● **Exercises**:
1. Answer these questions from the passage on US energy and Russia:
(a) How many LNG export terminals have regulators approved, counting last month's Louisiana permit?
(b) How long will it be before the first of these terminals is finished?
(c) About how many barrels of oil does the Strategic Petroleum Reserve currently hold?
2. Reproduce the passage on US energy and Russia word for word, everything from "But the first" down to "oil, not gas.".

● **Extract provided**:

________________________________________

True, the US has plenty of gas to play with, thanks to a four-year-old surge in US gas supplies triggered by hydraulic fracturing, a drilling method used to unlock natural gas embedded in shale. US drillers, now in possession of a large gas surplus, have been obtaining federal permits to export liquefied natural gas (LNG). Including a permit issued last month for Louisiana, regulators have approved six of these terminals that will export some 8.5 billion cubic feet of gas a day in all–a large volume, equivalent to 1.6 million barrels of oil exports a day.

The exports—to the degree they go to Europe—can undercut Russia’s gas-led influence in the continent. “US LNG is set to become the world’s primary swing and emergency supplier in times of crisis, which will be particularly helpful for European buyers,” the Eurasia Group’s Leslie Palti-Guzman said today in a note to clients.

But the first of these terminals won’t be finished for another two years. The remainder won’t even get started until 2017 or later, Guzman says. In other words, there’s no way the threat of US gas supplies will intimidate Putin or lead him to reverse his invasion of Ukraine.

There is another approach that could be more successful: Threaten to use US oil, not gas.

As we argued a few days ago, quoting a report by oil economist Philip Verleger, the best way to get Putin’s attention now would be for the US to release hundreds of thousands of barrels a day from its Strategic Petroleum Reserve (SPR) for export into the global market, and signal that it is prepared to keep doing so for an unspecified period of time. The result will be a drop in global oil prices, which would strike a Russian economy centrally reliant on oil and gas exports. It’s something the US could do immediately. And given that the SPR currently holds some 700 million barrels of oil, the US could keep up the daily releases for two years or so.

________________________________________

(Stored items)

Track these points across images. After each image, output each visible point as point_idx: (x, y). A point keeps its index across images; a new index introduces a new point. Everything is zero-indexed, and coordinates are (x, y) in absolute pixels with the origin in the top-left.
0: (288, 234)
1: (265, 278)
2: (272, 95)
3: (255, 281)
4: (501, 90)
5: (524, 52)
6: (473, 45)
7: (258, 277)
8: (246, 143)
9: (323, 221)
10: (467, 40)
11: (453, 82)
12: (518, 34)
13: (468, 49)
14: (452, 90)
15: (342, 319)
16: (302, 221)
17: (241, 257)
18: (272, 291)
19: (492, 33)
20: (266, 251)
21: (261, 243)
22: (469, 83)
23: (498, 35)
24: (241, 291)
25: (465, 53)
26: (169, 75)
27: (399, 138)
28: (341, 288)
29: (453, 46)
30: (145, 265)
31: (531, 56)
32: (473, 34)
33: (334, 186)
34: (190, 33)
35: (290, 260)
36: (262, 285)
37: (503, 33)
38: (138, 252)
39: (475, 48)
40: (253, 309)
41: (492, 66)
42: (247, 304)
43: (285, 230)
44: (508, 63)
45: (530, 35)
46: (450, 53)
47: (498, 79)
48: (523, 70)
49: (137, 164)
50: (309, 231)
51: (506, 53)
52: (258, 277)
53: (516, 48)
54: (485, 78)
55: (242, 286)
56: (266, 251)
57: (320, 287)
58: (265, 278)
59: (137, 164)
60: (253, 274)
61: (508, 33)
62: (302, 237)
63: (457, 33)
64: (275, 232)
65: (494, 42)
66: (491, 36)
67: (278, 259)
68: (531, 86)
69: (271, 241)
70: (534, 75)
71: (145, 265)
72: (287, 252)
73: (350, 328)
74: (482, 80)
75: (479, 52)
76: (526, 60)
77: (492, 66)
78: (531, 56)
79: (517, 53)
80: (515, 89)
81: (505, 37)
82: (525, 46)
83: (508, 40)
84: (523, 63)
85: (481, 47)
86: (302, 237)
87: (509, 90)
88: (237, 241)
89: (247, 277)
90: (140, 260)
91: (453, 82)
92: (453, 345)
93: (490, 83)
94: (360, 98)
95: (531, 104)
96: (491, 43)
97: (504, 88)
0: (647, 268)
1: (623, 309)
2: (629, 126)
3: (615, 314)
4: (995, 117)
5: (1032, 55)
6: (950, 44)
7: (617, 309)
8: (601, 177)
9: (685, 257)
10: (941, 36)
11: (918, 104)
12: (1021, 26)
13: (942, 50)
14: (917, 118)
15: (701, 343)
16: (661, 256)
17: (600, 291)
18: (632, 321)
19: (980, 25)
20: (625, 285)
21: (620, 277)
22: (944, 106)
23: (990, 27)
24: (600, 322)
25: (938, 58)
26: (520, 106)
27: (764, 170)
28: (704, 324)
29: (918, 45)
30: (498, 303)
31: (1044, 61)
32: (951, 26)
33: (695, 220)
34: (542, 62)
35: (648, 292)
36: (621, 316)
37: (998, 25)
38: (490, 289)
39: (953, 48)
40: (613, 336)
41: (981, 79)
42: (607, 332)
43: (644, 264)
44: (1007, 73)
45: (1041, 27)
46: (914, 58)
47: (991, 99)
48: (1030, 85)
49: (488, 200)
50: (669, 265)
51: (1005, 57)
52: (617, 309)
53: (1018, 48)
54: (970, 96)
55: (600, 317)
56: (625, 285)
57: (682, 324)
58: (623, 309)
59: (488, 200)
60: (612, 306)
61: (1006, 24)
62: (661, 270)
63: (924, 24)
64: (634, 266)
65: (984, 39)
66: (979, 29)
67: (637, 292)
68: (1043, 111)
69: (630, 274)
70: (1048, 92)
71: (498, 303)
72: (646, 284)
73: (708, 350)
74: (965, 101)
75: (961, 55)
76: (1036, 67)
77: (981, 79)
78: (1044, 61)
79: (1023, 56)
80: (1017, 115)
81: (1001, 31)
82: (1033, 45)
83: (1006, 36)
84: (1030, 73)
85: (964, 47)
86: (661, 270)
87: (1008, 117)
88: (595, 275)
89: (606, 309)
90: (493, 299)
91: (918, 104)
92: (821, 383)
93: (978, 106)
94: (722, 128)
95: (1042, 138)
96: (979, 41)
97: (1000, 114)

________________________________________

● **Answers to the tasks**:
1.
(a) Six.
(b) Another two years.
(c) Some 700 million barrels.

2.
But the first of these terminals won’t be finished for another two years. The remainder won’t even get started until 2017 or later, Guzman says. In other words, there’s no way the threat of US gas supplies will intimidate Putin or lead him to reverse his invasion of Ukraine.

There is another approach that could be more successful: Threaten to use US oil, not gas.